FIGURE 5.4. Interactions between different proteins in a yeast cell. The nodes represent different types of protein, and the lines between two nodes mean those proteins interact (by joining to form a complex, for example). Systems biologists try to make sense out of this.59

Clearly, modelling even a unicellular bacterium such as E. coli is an enormous challenge. The cellular machinery lacks what the Pythagoreans referred to as “the universal harmony and consonance of the spheres.” It is hard to imagine determining even the correct initial condition for the cell, since this would have to include its entire structure, the configuration of proteins, and so on. The only option is to pass over all these details, make a number of gross simplifications, and hope that the resulting low-resolution model will capture the essence of the underlying dynamics. The model could then be used, for example, to determine how changes to particular genes affect the phenotype—information that might prove useful in the study of human disease.

COMPLICATIONS

The simplest way to build such a model is to treat the cell like a test tube full of chemicals interacting according to the rules that govern large-scale chemical reactions. Because it is not possible to track every single reaction, the model must focus on an isolated subset of the complete system. The result is a large set of differential equations that can be solved on the computer. Such an approach, while straightforward, has a number of drawbacks. The use of differential equations assumes that the chemical concentrations vary in a continuous way. However, RNA molecules are produced from DNA and later degrade in a discrete fashion, so their numbers will vary in a somewhat random manner. Complex organisms use multiple control systems to reduce the effects of this stochastic noise, as it is known (the word “stochastic” comes from the Greek stokhos, which was a pointed stake used by archers as a target). Stochastic noise can be captured to an extent by modelling the reactions as discrete, random events between individual molecules, which is more realistic but computationally expensive.60

Another modelling difficulty is that measurements of reaction rates and chemical properties in a laboratory setting may be highly misleading, because cellular context matters. If solutions containing two chemicals are mixed together in a test tube, the reaction rate depends on the mixing process and will obey simple statistical laws. In the cell, however, protein traffic is carefully guided and controlled. Therefore, techniques that can be used to model chemical reactions for millions of molecules in a solution are simply not appropriate inside a small cell, where interactions are controlled by local effects. Finally, a model that focuses on only a subset of reactions will have to omit a large part of the system, and perhaps miss important interactions.

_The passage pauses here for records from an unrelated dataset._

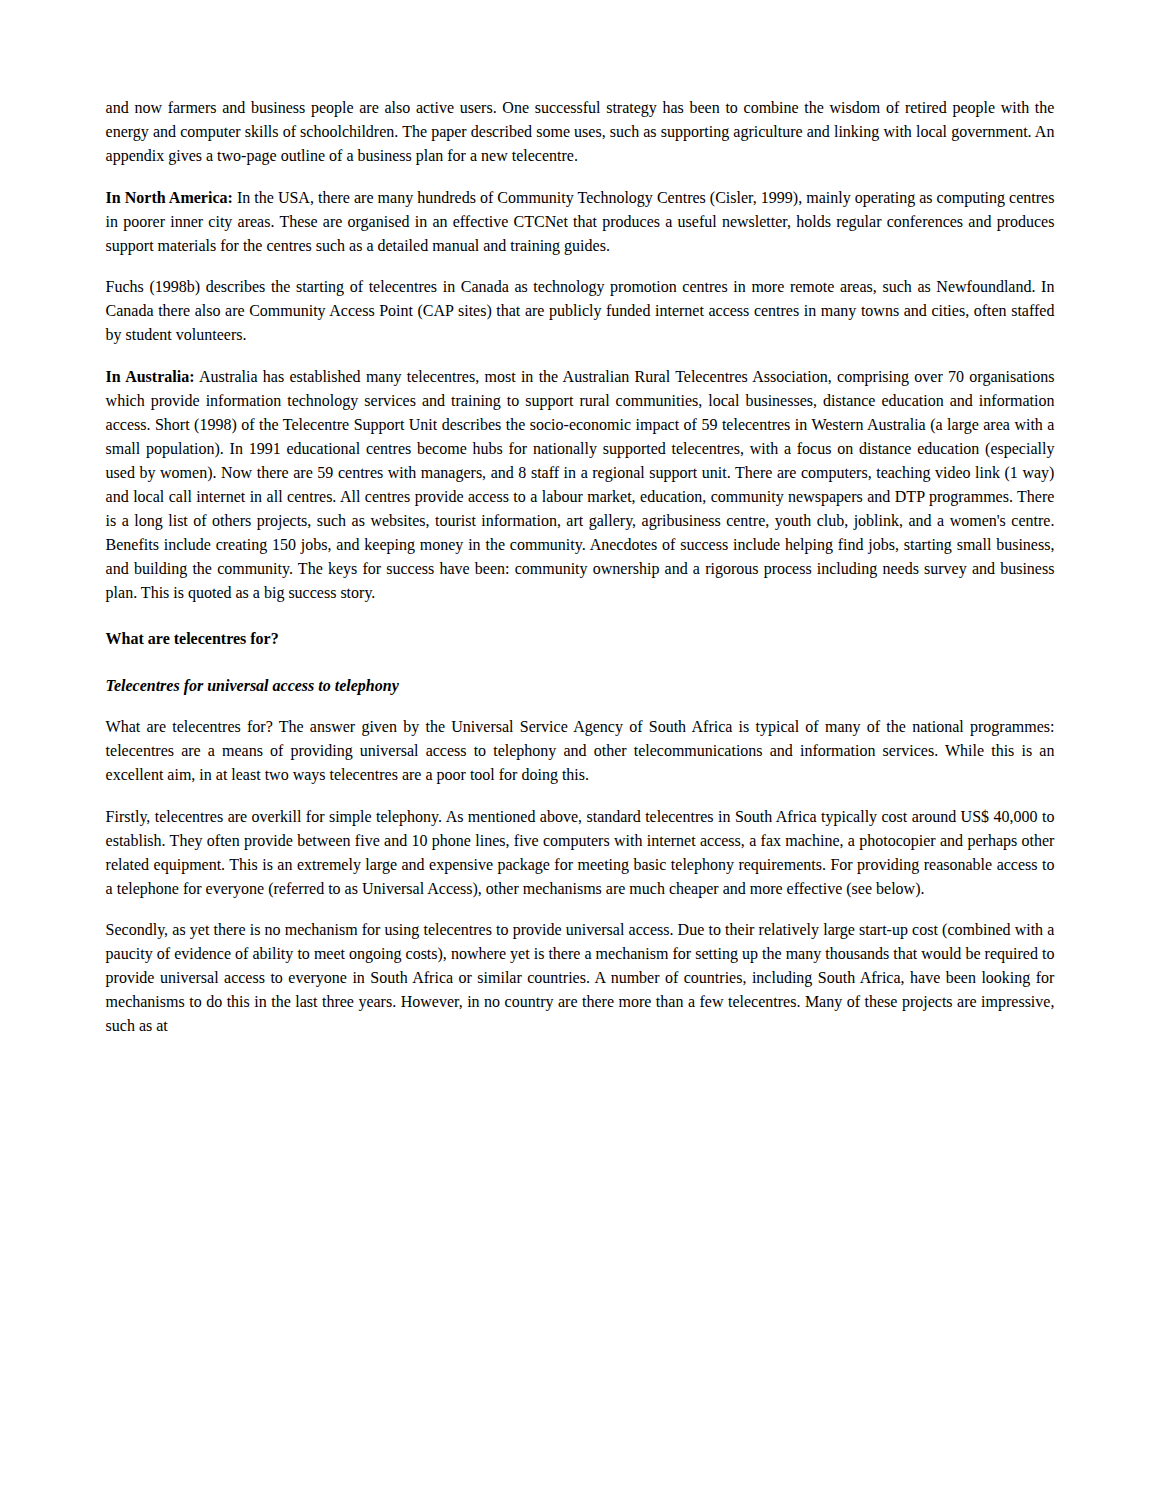and now farmers and business people are also active users. One successful strategy has been to combine the wisdom of retired people with the energy and computer skills of schoolchildren. The paper described some uses, such as supporting agriculture and linking with local government. An appendix gives a two-page outline of a business plan for a new telecentre.
In North America: In the USA, there are many hundreds of Community Technology Centres (Cisler, 1999), mainly operating as computing centres in poorer inner city areas. These are organised in an effective CTCNet that produces a useful newsletter, holds regular conferences and produces support materials for the centres such as a detailed manual and training guides.
Fuchs (1998b) describes the starting of telecentres in Canada as technology promotion centres in more remote areas, such as Newfoundland. In Canada there also are Community Access Point (CAP sites) that are publicly funded internet access centres in many towns and cities, often staffed by student volunteers.
In Australia: Australia has established many telecentres, most in the Australian Rural Telecentres Association, comprising over 70 organisations which provide information technology services and training to support rural communities, local businesses, distance education and information access. Short (1998) of the Telecentre Support Unit describes the socio-economic impact of 59 telecentres in Western Australia (a large area with a small population). In 1991 educational centres become hubs for nationally supported telecentres, with a focus on distance education (especially used by women). Now there are 59 centres with managers, and 8 staff in a regional support unit. There are computers, teaching video link (1 way) and local call internet in all centres. All centres provide access to a labour market, education, community newspapers and DTP programmes. There is a long list of others projects, such as websites, tourist information, art gallery, agribusiness centre, youth club, joblink, and a women's centre. Benefits include creating 150 jobs, and keeping money in the community. Anecdotes of success include helping find jobs, starting small business, and building the community. The keys for success have been: community ownership and a rigorous process including needs survey and business plan. This is quoted as a big success story.
What are telecentres for?
Telecentres for universal access to telephony
What are telecentres for? The answer given by the Universal Service Agency of South Africa is typical of many of the national programmes: telecentres are a means of providing universal access to telephony and other telecommunications and information services. While this is an excellent aim, in at least two ways telecentres are a poor tool for doing this.
Firstly, telecentres are overkill for simple telephony. As mentioned above, standard telecentres in South Africa typically cost around US$ 40,000 to establish. They often provide between five and 10 phone lines, five computers with internet access, a fax machine, a photocopier and perhaps other related equipment. This is an extremely large and expensive package for meeting basic telephony requirements. For providing reasonable access to a telephone for everyone (referred to as Universal Access), other mechanisms are much cheaper and more effective (see below).
Secondly, as yet there is no mechanism for using telecentres to provide universal access. Due to their relatively large start-up cost (combined with a paucity of evidence of ability to meet ongoing costs), nowhere yet is there a mechanism for setting up the many thousands that would be required to provide universal access to everyone in South Africa or similar countries. A number of countries, including South Africa, have been looking for mechanisms to do this in the last three years. However, in no country are there more than a few telecentres. Many of these projects are impressive, such as at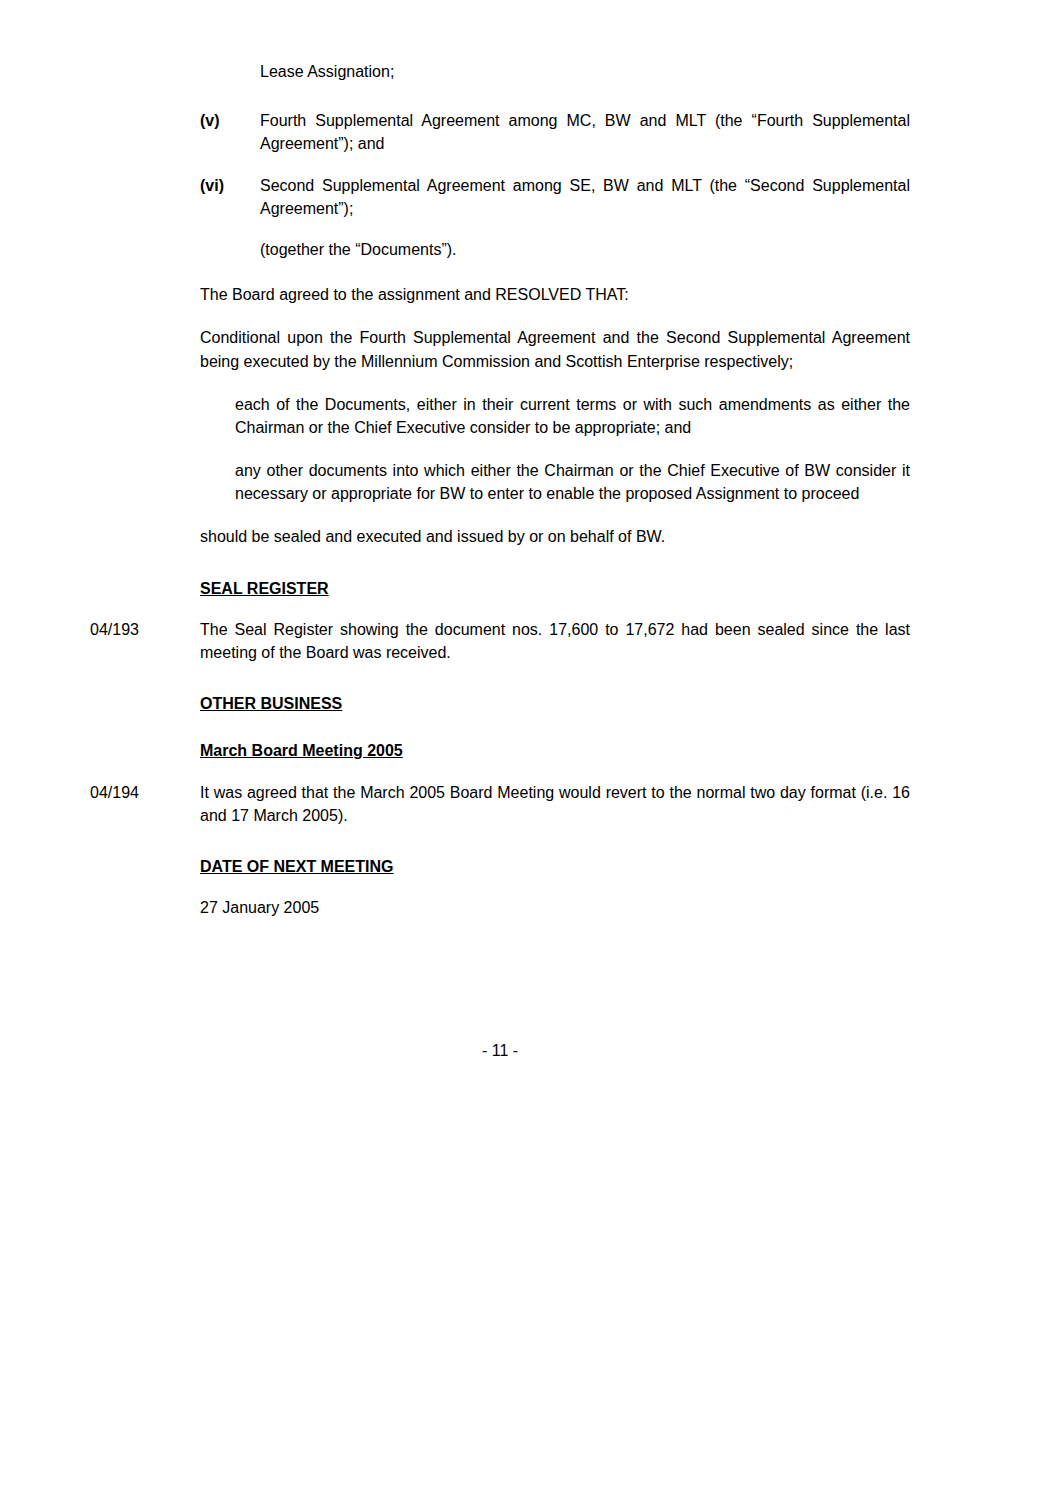Lease Assignation;
(v)
Fourth Supplemental Agreement among MC, BW and MLT (the “Fourth Supplemental Agreement”); and
(vi)
Second Supplemental Agreement among SE, BW and MLT (the “Second Supplemental Agreement”);
(together the “Documents”).
The Board agreed to the assignment and RESOLVED THAT:
Conditional upon the Fourth Supplemental Agreement and the Second Supplemental Agreement being executed by the Millennium Commission and Scottish Enterprise respectively;
each of the Documents, either in their current terms or with such amendments as either the Chairman or the Chief Executive consider to be appropriate; and
any other documents into which either the Chairman or the Chief Executive of BW consider it necessary or appropriate for BW to enter to enable the proposed Assignment to proceed
should be sealed and executed and issued by or on behalf of BW.
SEAL REGISTER
04/193
The Seal Register showing the document nos. 17,600 to 17,672 had been sealed since the last meeting of the Board was received.
OTHER BUSINESS
March Board Meeting 2005
04/194
It was agreed that the March 2005 Board Meeting would revert to the normal two day format (i.e. 16 and 17 March 2005).
DATE OF NEXT MEETING
27 January 2005
- 11 -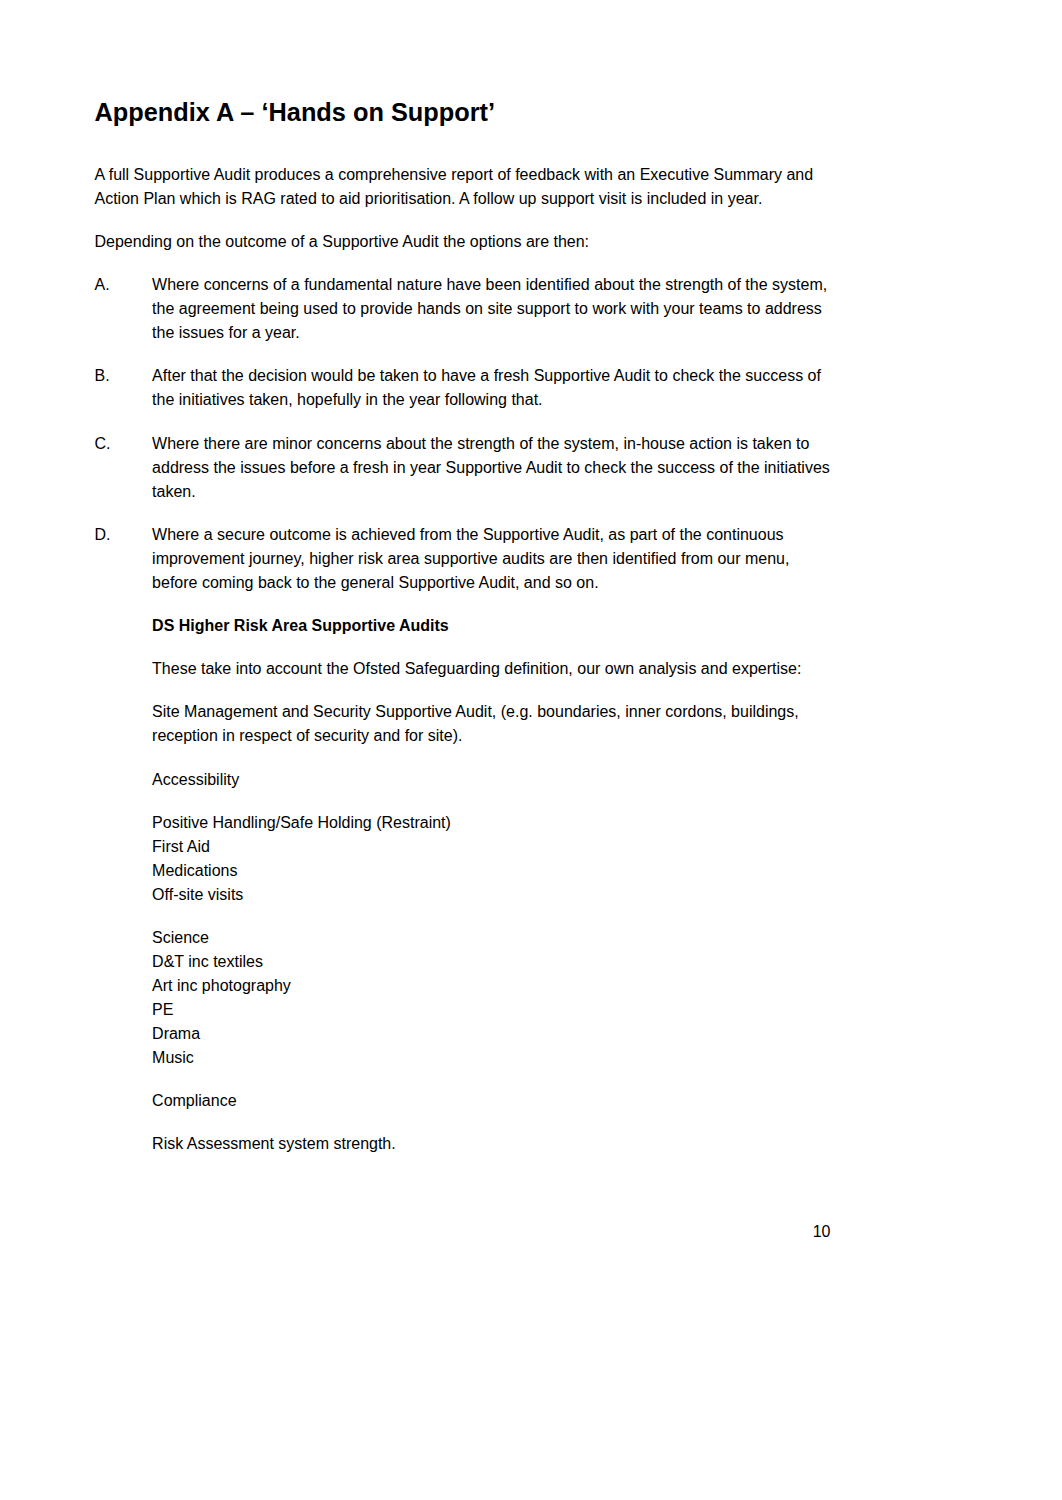Appendix A – ‘Hands on Support’
A full Supportive Audit produces a comprehensive report of feedback with an Executive Summary and Action Plan which is RAG rated to aid prioritisation. A follow up support visit is included in year.
Depending on the outcome of a Supportive Audit the options are then:
A. Where concerns of a fundamental nature have been identified about the strength of the system, the agreement being used to provide hands on site support to work with your teams to address the issues for a year.
B. After that the decision would be taken to have a fresh Supportive Audit to check the success of the initiatives taken, hopefully in the year following that.
C. Where there are minor concerns about the strength of the system, in-house action is taken to address the issues before a fresh in year Supportive Audit to check the success of the initiatives taken.
D. Where a secure outcome is achieved from the Supportive Audit, as part of the continuous improvement journey, higher risk area supportive audits are then identified from our menu, before coming back to the general Supportive Audit, and so on.
DS Higher Risk Area Supportive Audits
These take into account the Ofsted Safeguarding definition, our own analysis and expertise:
Site Management and Security Supportive Audit, (e.g. boundaries, inner cordons, buildings, reception in respect of security and for site).
Accessibility
Positive Handling/Safe Holding (Restraint)
First Aid
Medications
Off-site visits
Science
D&T inc textiles
Art inc photography
PE
Drama
Music
Compliance
Risk Assessment system strength.
10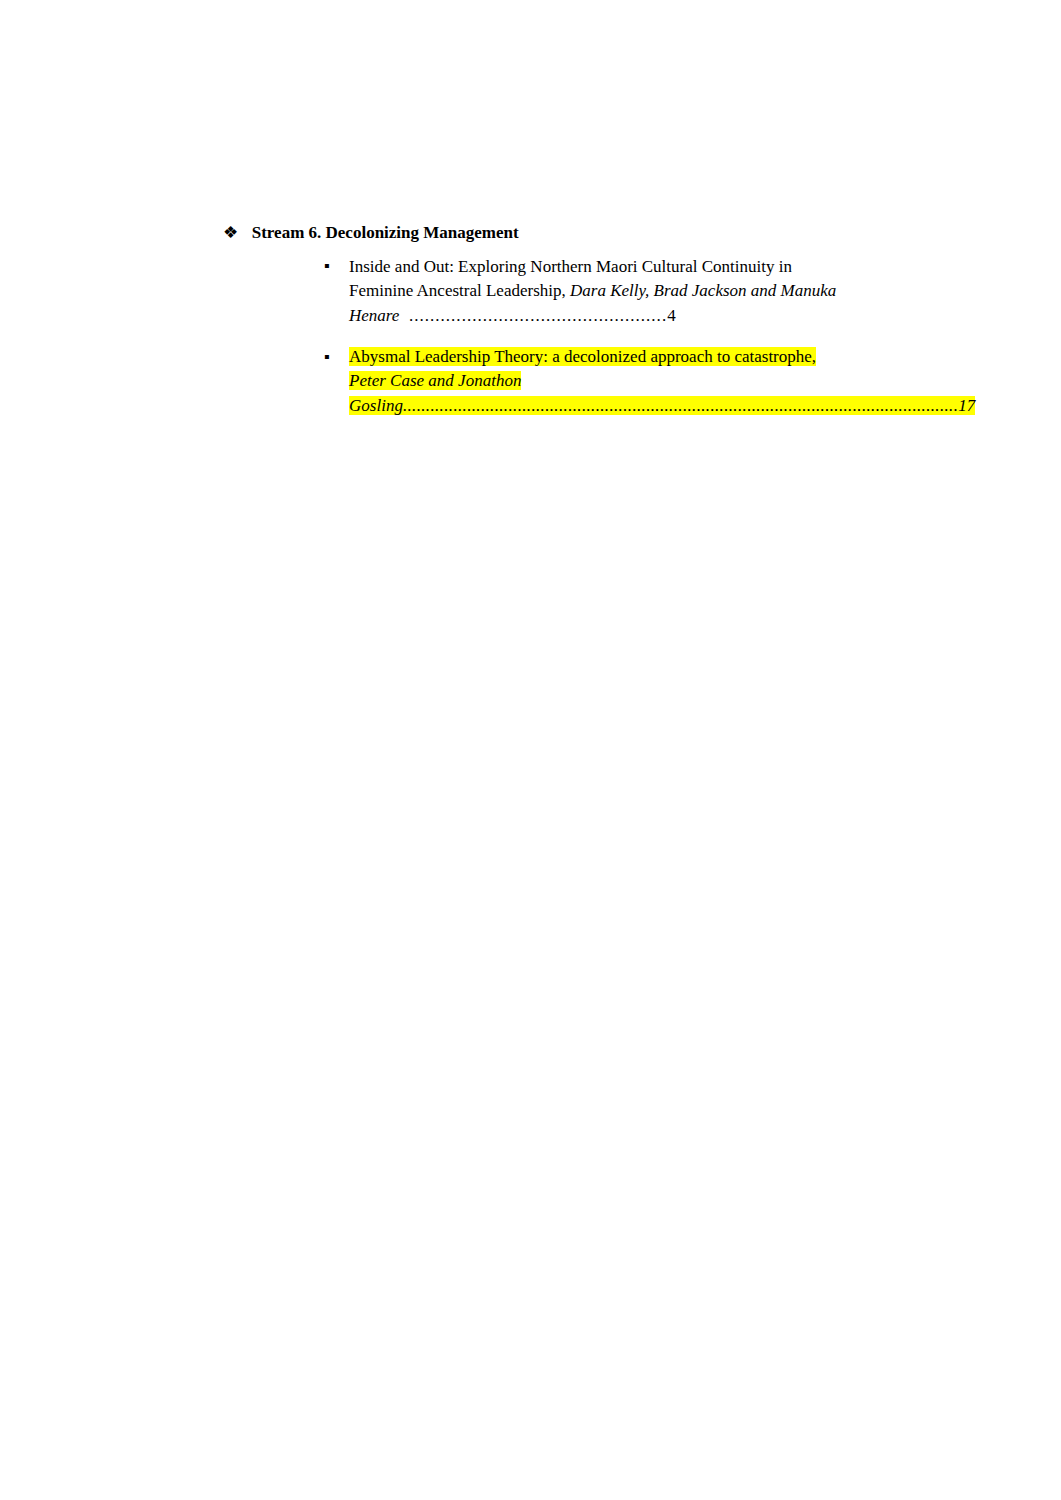❖Stream 6. Decolonizing Management
Inside and Out: Exploring Northern Maori Cultural Continuity in Feminine Ancestral Leadership, Dara Kelly, Brad Jackson and Manuka Henare ................................................. 4
Abysmal Leadership Theory: a decolonized approach to catastrophe, Peter Case and Jonathon Gosling......................................................................................................................... 17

Modelling of biological systems is an area of intense research activity, and new algorithms and techniques are constantly being developed. However, as modellers add more detail—say, by simulating the fine structure of the cell—they run into problems trying to verify it properly against experimental data. In biological models, there always seem to be far more parameters than there are quantities that can be measured, and as more detail is added, the number of parameters explodes. It is therefore impossible to deduce their correct values from experiments. The models suffer from the same problem as the Greek Circle Model did: they are too flexible.61 As Will Keepin put it, modellers can pull the levers and make the model do whatever they want. This is common to all the systems discussed in this book. It is the signature of uncomputability.

LOCAL OR GLOBAL

The more closely we study cellular dynamics, the clearer it becomes that they depend on a multitude of local effects, acting on individual molecules, that cannot be neatly captured by equations. The initial condition is given by the DNA and the starting distribution of

proteins and other molecules, and the rules are the laws of chemistry and physics. Yet even perfect knowledge of both these things would not allow us to predict the system’s state after a certain length of time. For that, we’d need to run the system itself. The cell’s characteristics, or traits, are analogous to emergent properties of complex systems, which elude computation (see figure 5.5 on page 207). It is easy to devise models that appear to fit past data, but this does not mean the models can predict the future.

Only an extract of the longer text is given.